The Institute of Chartered Accountants of Bangladesh (ICAB) on Thursday has broadly welcomed the national budget for fiscal year 2026-27 as a business-friendly framework, while raising concerns about the heavy reliance on bank borrowing to finance the development budget.
ICAB President NKA Mobin, in a statement, congratulated the government for presenting what he described as a strategic and forward-looking budget.
He also acknowledged Finance and Planning Minister Amir Khosru Mahmud Chowdhury for tabling the Tk 9,38,000 crore budget, equivalent to 13.7 percent of GDP, amid significant domestic and global economic headwinds including the Iran-Israel conflict, energy crisis, high inflation, and sluggish business investment.
Bank Borrowing Concern
While welcoming the Tk 3,16,075 crore development budget, of which Tk 3,00,000 crore falls under the Annual Development Programme (ADP), ICAB cautioned that an estimated 35 percent of the development outlay, or Tk 1,12,000 crore (46 percent of the total deficit financing of Tk 2,43,000 crore), is expected to be met through bank borrowing.

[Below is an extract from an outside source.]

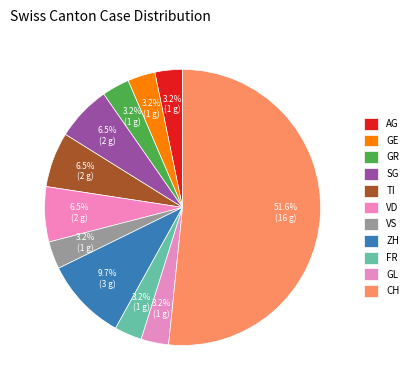

Which slice is the largest?

CH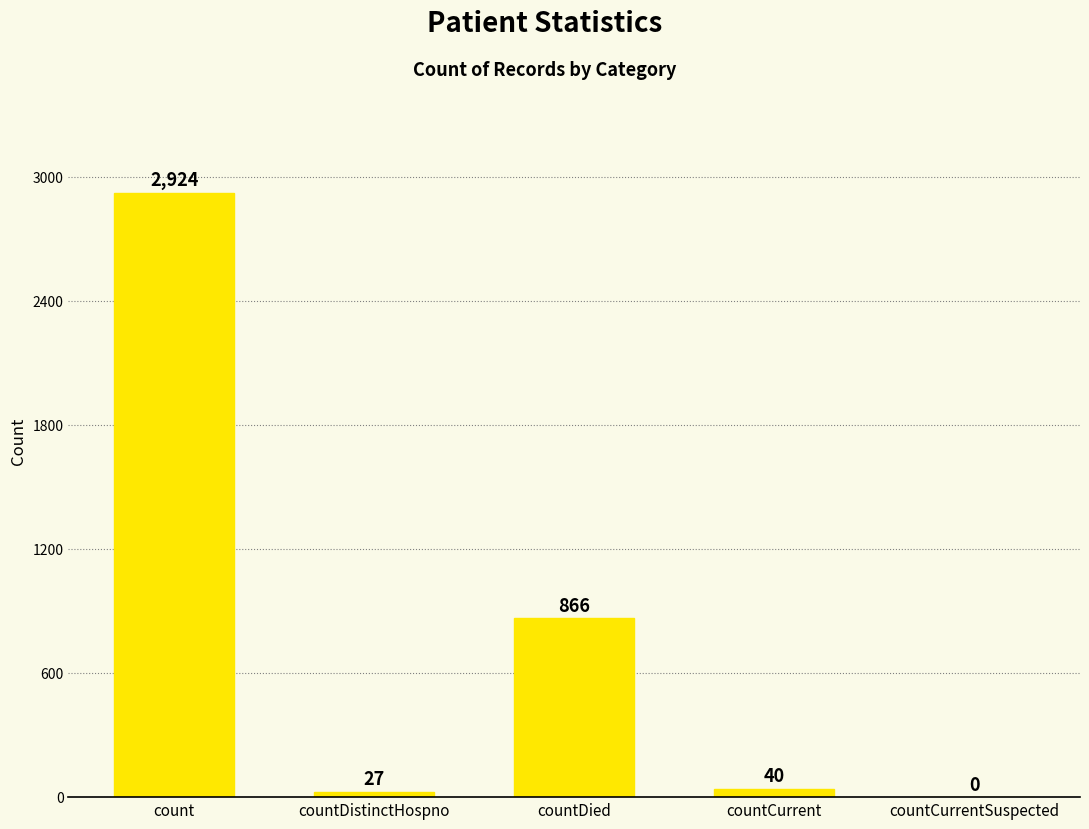

Reading left to right, extract all data points from this chart.

2924	27	866	40	0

The institute warned this could constrain credit availability for the private sector and dampen private investment.
ICAB also flagged that a 0.2 percent tax on retail trade and a 0.5 percent tax on certain agricultural products could add to inflationary pressures.
Revenue Measures
On broadening the tax net, ICAB said the Document Verification System (DVS), a joint initiative with the National Board of Revenue (NBR), would significantly support revenue mobilisation.
The institute also commended NBR for involving ICAB in digitising corporate tax returns.
Among income tax changes, ICAB welcomed the five-year lock-in of tax rates as a facilitator of long-term investment planning.
It also praised the abolition of the “minimum tax” provision to lower effective tax rates for entities, new provisions for advance income tax adjustment and carry-forward, and universal self-assessment return filing to speed up tax processing.
ICAB additionally welcomed startup tax incentives, including exemptions from sections 55 and 56 and a zero percent turnover tax during growth years, along with mandatory withholding identification numbers (WIN) for source-tax entities, and a reduction in tribunal appeal deposit from 10 percent to 3 percent of disputed amounts.
However, the institute urged reconsideration of: a 10 percent surcharge on listed companies distributing less than 30 percent of post-tax profit as dividend, arguing it could limit capital retention by asset-heavy companies; mandatory advance tax collection of 0.2 percent on direct sales to retailers; and sector-based minimum turnover taxes that could burden low-margin businesses.
VAT and Customs
On the VAT front, ICAB welcomed the exclusion of “labour” from the definition of inputs, removing disputes over input tax credits for manpower services, VAT exemptions for content creators and freelancers, reduction of VAT appeal deposits from 10 percent to 1 percent, and a cap on penal interest to 24 months for pre-July 2022 disputes.
On customs, the institute praised the introduction of the “Importer on Record” definition for clearer legal accountability, new free trade zone (FTZ) provisions with operational flexibility, reduction of appeal security from 10 percent to 1 percent, and a general order mechanism to determine assessable value based on internationally recognised reference prices.
ICAB did flag concern over a 2 percent pre-deposit requirement for High Court customs appeals, calling it a potentially disproportionate barrier in large-value disputes.
“The budget is broadly business-friendly and should help Bangladesh transition from a developing to a developed economy,” Mobin said, expressing hope that ICAB's recommendations, including those aimed at revenue growth and reducing legal ambiguity would contribute positively to employment generation and economic progress.